Wednesday, December 22, 2010

Book-A-Day 2010 # 322 (12/22) -- The Broadcast by Hobbs and Tuazon

I'm not a social historian, so I have to remain agnostic on the subject of panics arising from Orson Welles's famous Halloween 1938 "War of the Worlds" broadcast. I've seen some sources claim that panic was widespread; and others that noted that the show was barely half an hour long and broken up by commercials, so there was no time for even the dullest and most easily led crowds to work up any decent panic.

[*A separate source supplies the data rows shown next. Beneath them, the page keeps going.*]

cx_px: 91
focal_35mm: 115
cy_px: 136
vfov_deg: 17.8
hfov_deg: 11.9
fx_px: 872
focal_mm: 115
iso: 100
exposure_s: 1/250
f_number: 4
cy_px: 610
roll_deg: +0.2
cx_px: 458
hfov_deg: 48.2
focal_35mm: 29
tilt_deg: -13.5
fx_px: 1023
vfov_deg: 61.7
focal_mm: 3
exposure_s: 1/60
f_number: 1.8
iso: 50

In any case, the panic makes a great story, which is what really counts when it comes to fiction -- and fiction is just what The Broadcast, a new graphic novel written by Eric Hobbs and drawn by Noel Tuazon, is. It's set on that fateful day in October 1938, in a small farming town that I believe is somewhere in southern Illinois. (The book never quite makes it clear; all we're sure is that it seems to be north of Kentucky, since one character comes from there.) In that town, on that day, there's a rich man who's too protective of his daughter, that daughter's suitor and his father, and several other tenant farmers of the rich man -- plus that Kentucky man, who arrives once things have gotten confused.

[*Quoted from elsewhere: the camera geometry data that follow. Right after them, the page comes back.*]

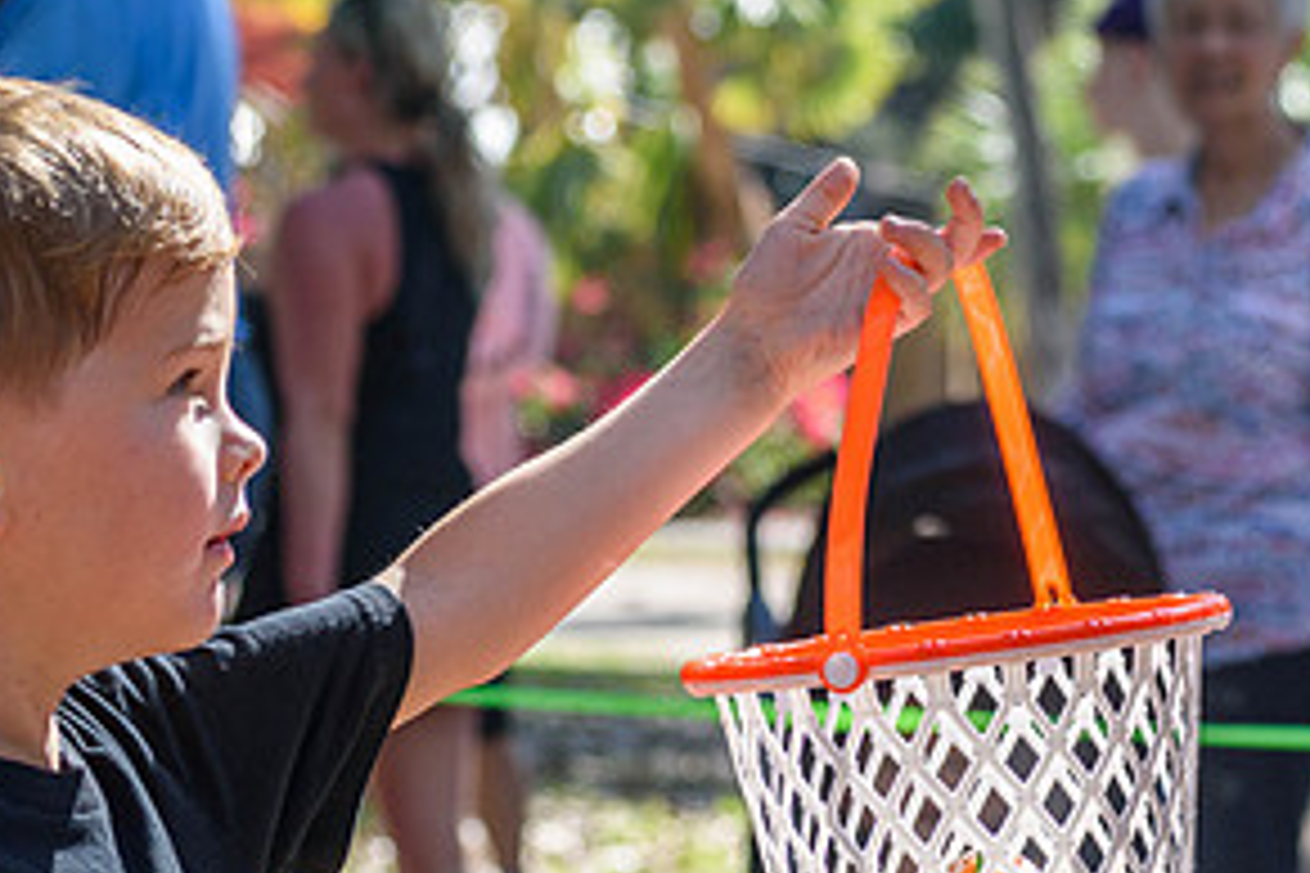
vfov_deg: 6.4
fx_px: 7823
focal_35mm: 215
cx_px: 446
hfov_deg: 9.6
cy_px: 718
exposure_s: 1/500
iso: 220
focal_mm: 72
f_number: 5.6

The Broadcast begins at a moment of tension, and then flashes back to the beginning of the day -- it flashes forward and backward for occasional effect later, but mostly tells its story in order. So the poor boy visits in the morning to ask the rich man for his daughter's hand, and gets permission...along with a dismissive attitude that sends him away angry. But there's another man who is even angrier, with less specific reasons, and at more than just the rich man. Then, in the evening, everyone tunes in the Mercury Theater on the Air -- and, as far as we can see, all of them tune in after it begins, so they don't hear the initial announcement that it's a dramatization of H.G. Wells's War of the Worlds. And, of course, there's a lightning storm passing through the area, which cuts the power near the end of the show -- before the happy ending, before the final disclaimer.

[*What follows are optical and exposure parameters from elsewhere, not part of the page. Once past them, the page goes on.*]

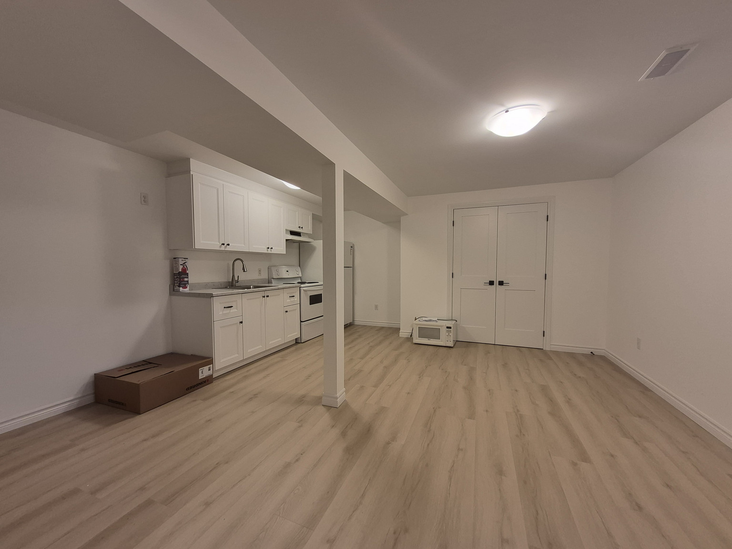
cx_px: 366
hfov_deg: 106.2
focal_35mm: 13
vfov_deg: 89.9
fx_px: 275
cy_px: 274
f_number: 2.2
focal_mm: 1.74
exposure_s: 1/60
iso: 100
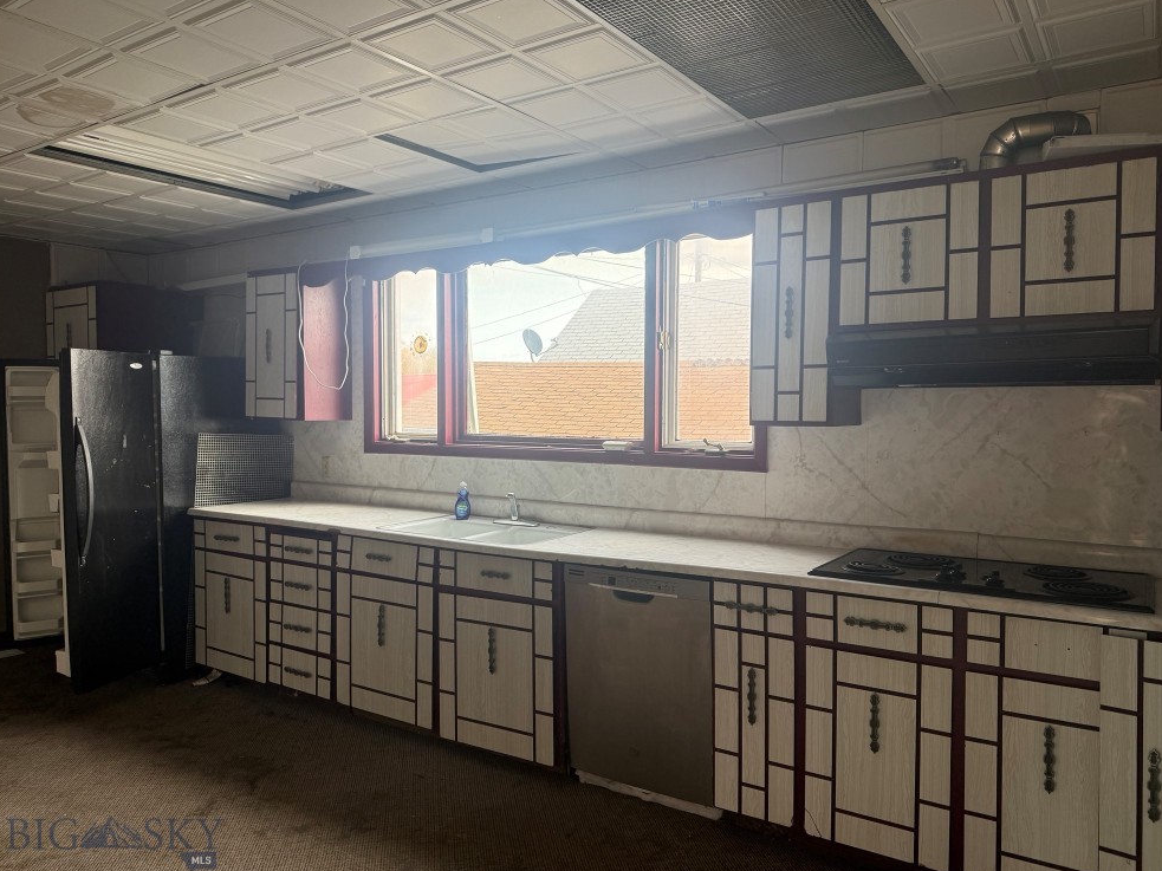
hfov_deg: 69.4
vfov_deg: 54.9
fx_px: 839
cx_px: 599
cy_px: 431
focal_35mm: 25
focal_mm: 6.76
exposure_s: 1/235
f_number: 1.78
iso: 125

Panic hits, and violence, as the locals scramble to find a place to hide from the Martian murder-machines that they're sure are already on their way. Several characters add to the panic with lies, or misrepresentations, of their own, but no one ever doubts that the world is coming to an end. (And, after the panic is over, there's only enough space in the story left to clear up the personal stories -- not to examine, at all, anyone's reaction to the panic.) So The Broadcast is dramatic and enthralling, full of taut, important scenes, but it ramps its tension both up and down much more quickly than seems plausible in quiet retrospect.

Tuazon's art is full of slashing lines and loose outlines; it's full of energy and life, barely pinned down to the page. But it's less strong at clearly defining faces and spaces, which remain vague and sketched in. That energy and looseness fight against each other during the action scenes, which are exciting in the way a battle seen by flashes of lightning is: what we can see is thrilling, but we can only see so much.

I didn't entirely believe The Broadcast -- the panic itself, the very carefully assembled characters that carom off each other like a full-table trick shot in billiards, or that murky Tuazon art. But I did enjoy it, as it punched all of the right thriller buttons in the right sequence to tell its story, and as it knew exactly how to play fair with its premise, and work out that billiards trick shot in exacting detail.